Não se trata de brinquedo. Nem de fetiche. Tampouco de modinha passageira. Os bebês reborn (aquelas bonecas hiper-realistas que tomam mamadeira e vestem roupinhas como se fossem beês de verdade) não estão apenas nas prateleiras de lojas online ou nas lives de “adoção” no TikTok. Estão ocupando um lugar simbólico que antes era da relação, do cuidado, da presença.
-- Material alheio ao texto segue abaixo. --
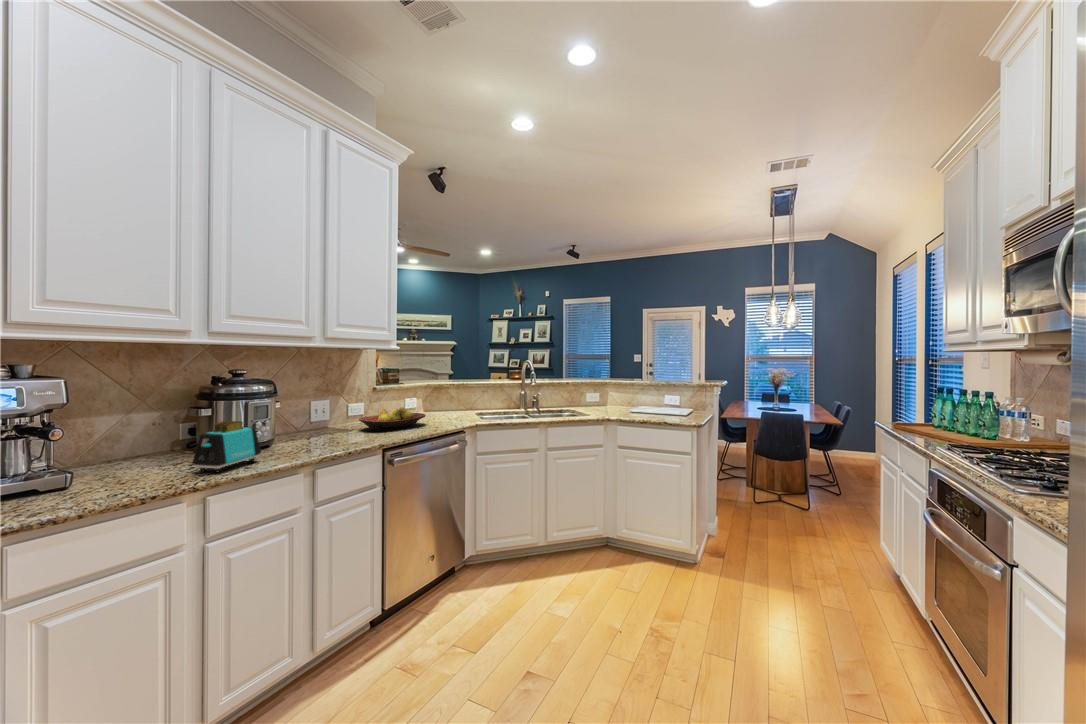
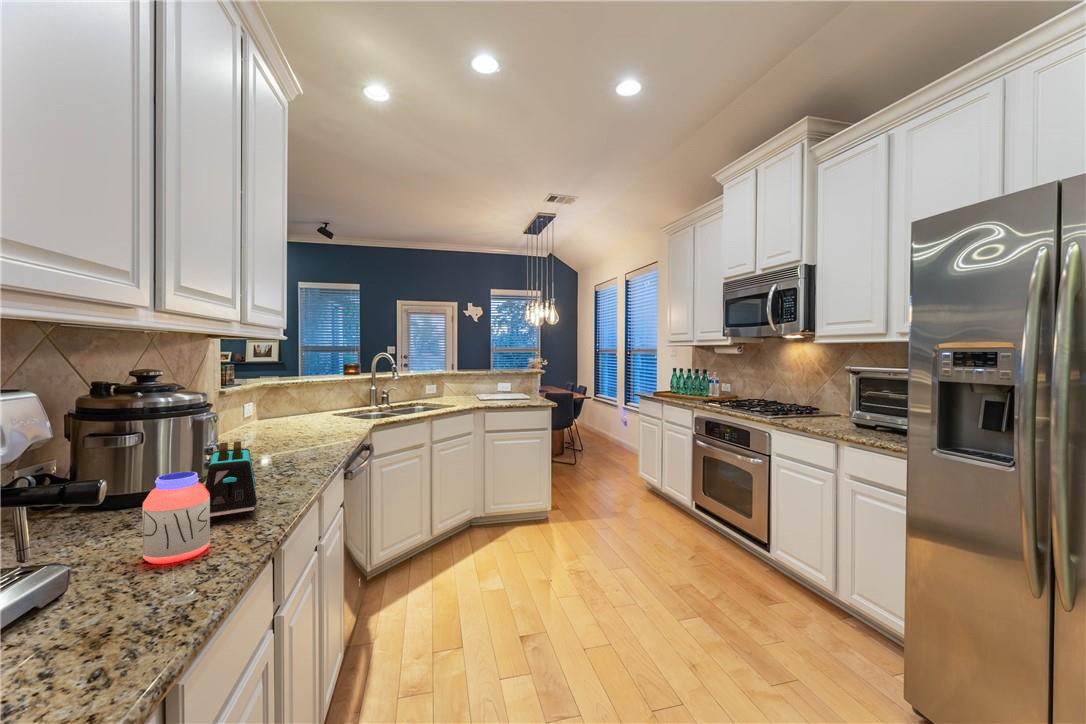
fruit bowl: present [359,407,426,431] -> none [245,412,319,445]
jar: none [123,434,165,487] -> present [142,472,210,564]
Sim, os dados são modestos. Para cada 120 bonecas vendidas no mundo, apenas uma é do tipo reborn. E mesmo com picos de buscas e visualizações nas redes sociais, o mercado real gira em torno de US$ 200 milhões — um copo d’água dentro do oceano de brinquedos globais, que movimenta cerca de US$ 24 bilhões por ano. As informações são da coluna “Muito hype, pouca estatística: bebês reborn sob a lente dos números”, no portal InfoMoney. Mas quem olha só para a planilha perde o ponto: o reborn virou um espelho da nossa relação com o afeto — mediada por telas, moldada por algoritmos e filtrada pelo medo do outro.
Estamos trocando o outro por versões controláveis da convivência. E o outro é sempre um risco: ele pode discordar, demorar, frustrar. O bebê de vinil não. Ele não chora fora de hora. Ele não cresce. Não exige negociação. E justamente por isso, ele não nos ensina nada sobre o que é viver junto.
Há mais de uma década, Sherry Turkle já alertava em Alone Together: ao preferirmos robôs e máquinas com aparência de empatia, estamos perdendo a prática da escuta real. Não a escuta treinada por inteligência artificial para parecer atenta, mas a escuta que tolera pausas, que hesita, que responde de forma inesperada. O afeto não é automatizável. Nem o vínculo.
O reborn, nesse sentido, não parece ser um problema isolado, mas um sintoma. Ele revela o quanto estamos dispostos a investir em simulações de cuidado, mesmo que saibamos que ali não há reciprocidade. Quando um boneco se torna a alternativa mais segura para se exercer afeto, o problema não está no brinquedo. Está no contexto social em que ele passa a fazer sentido.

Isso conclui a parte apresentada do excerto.